▶ JOB
Lines containing "subsection" should be pulled from the material below.

▶ EXERCISE INPUT
————————

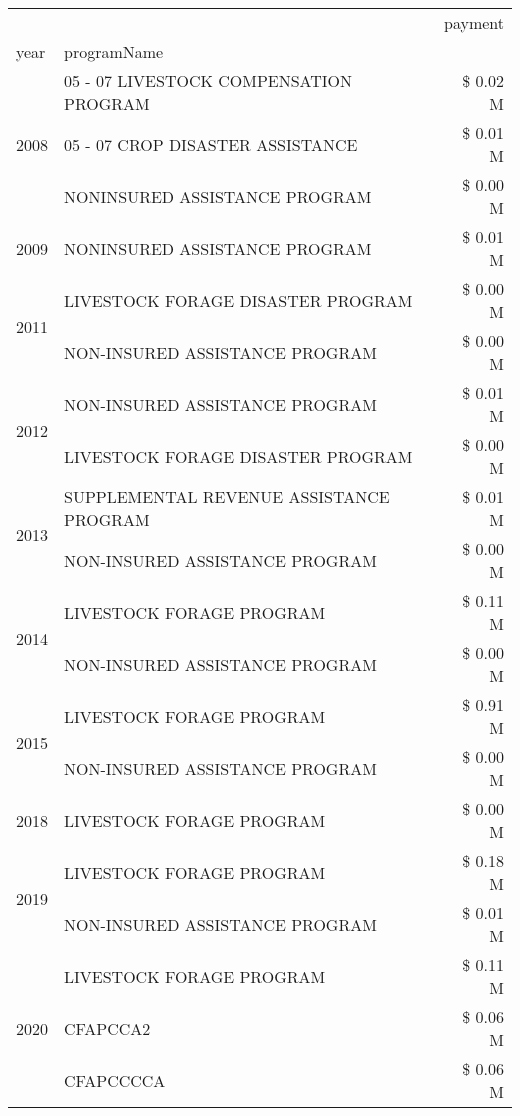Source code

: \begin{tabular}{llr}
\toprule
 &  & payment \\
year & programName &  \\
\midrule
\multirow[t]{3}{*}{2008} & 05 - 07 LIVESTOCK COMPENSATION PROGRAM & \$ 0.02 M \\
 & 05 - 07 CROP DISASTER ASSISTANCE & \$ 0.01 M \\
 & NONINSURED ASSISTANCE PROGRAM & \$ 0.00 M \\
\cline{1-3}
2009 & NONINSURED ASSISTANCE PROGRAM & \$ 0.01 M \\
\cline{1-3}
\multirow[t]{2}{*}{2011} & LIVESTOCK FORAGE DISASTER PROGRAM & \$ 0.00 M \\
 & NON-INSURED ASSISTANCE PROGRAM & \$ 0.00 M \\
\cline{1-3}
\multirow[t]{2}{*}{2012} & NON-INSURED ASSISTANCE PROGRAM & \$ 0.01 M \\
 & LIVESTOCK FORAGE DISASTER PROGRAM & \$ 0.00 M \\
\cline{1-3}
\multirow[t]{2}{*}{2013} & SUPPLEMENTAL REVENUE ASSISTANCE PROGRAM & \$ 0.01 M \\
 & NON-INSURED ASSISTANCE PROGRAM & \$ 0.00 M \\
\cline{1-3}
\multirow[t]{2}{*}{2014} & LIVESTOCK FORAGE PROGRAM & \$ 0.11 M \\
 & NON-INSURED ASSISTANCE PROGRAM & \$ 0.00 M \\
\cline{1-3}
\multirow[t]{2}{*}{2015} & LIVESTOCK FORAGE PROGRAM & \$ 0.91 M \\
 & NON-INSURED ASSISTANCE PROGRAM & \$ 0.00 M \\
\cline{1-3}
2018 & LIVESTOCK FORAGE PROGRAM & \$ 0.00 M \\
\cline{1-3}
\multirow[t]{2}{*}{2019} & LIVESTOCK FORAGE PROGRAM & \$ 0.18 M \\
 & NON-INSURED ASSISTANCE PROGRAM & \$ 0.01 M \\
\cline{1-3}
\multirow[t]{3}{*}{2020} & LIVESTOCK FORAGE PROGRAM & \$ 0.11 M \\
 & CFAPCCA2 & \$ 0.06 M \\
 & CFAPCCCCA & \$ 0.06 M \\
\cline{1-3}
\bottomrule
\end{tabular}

————————

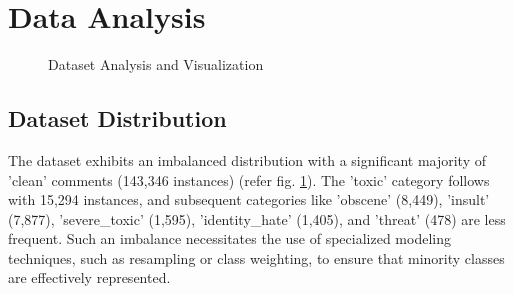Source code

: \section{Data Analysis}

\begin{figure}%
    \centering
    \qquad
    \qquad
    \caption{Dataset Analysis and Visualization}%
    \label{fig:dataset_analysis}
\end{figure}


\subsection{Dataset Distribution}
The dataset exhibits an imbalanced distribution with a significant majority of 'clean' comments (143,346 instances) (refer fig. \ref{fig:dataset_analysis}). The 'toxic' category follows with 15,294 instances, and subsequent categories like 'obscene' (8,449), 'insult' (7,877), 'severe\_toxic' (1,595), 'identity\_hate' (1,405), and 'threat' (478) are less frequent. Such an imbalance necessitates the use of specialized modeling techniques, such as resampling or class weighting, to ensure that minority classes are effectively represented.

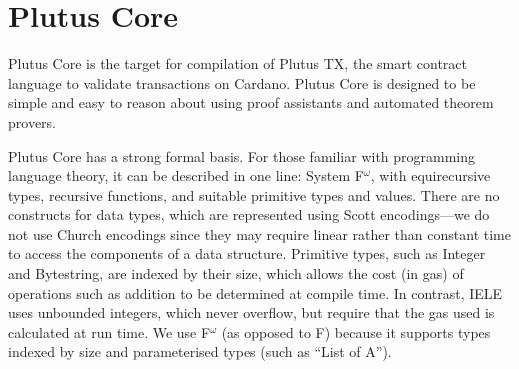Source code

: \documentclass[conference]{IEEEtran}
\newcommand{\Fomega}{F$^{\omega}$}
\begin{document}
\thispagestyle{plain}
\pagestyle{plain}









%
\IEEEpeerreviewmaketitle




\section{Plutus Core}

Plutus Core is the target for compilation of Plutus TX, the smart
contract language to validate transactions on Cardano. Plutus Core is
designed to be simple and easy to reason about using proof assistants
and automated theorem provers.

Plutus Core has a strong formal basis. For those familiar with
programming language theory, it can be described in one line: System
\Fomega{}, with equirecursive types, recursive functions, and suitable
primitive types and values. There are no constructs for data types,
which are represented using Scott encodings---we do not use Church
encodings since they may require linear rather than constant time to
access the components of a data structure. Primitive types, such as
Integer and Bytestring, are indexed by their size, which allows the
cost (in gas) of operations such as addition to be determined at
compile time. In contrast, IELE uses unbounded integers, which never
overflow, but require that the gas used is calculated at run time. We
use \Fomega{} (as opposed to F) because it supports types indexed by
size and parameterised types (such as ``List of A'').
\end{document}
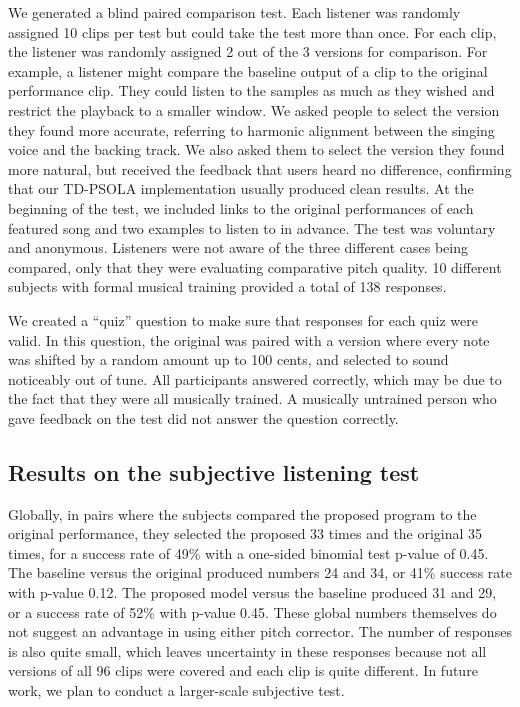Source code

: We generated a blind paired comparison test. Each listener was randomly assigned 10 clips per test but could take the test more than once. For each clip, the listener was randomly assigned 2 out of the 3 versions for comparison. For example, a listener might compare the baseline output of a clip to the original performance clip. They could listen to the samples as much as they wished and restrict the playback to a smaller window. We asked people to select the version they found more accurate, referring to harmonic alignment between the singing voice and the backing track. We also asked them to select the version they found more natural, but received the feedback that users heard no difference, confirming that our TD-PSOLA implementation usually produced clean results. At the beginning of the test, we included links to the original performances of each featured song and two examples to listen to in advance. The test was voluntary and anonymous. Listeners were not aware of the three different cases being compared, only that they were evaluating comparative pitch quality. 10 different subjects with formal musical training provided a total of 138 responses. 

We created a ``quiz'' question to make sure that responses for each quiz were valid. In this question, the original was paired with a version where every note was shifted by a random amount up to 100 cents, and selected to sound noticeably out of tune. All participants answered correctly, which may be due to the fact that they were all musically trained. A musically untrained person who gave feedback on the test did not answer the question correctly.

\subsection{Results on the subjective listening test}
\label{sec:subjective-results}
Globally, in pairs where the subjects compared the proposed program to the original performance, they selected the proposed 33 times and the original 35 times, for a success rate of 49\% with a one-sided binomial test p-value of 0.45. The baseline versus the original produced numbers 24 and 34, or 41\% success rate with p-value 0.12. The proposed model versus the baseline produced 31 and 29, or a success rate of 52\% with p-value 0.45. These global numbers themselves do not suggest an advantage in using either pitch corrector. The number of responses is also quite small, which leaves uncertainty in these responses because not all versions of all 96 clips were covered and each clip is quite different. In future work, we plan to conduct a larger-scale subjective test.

————————

▶ FINISHED EXERCISE
\subsection{Dataset Distribution}
\subsection{Results on the subjective listening test}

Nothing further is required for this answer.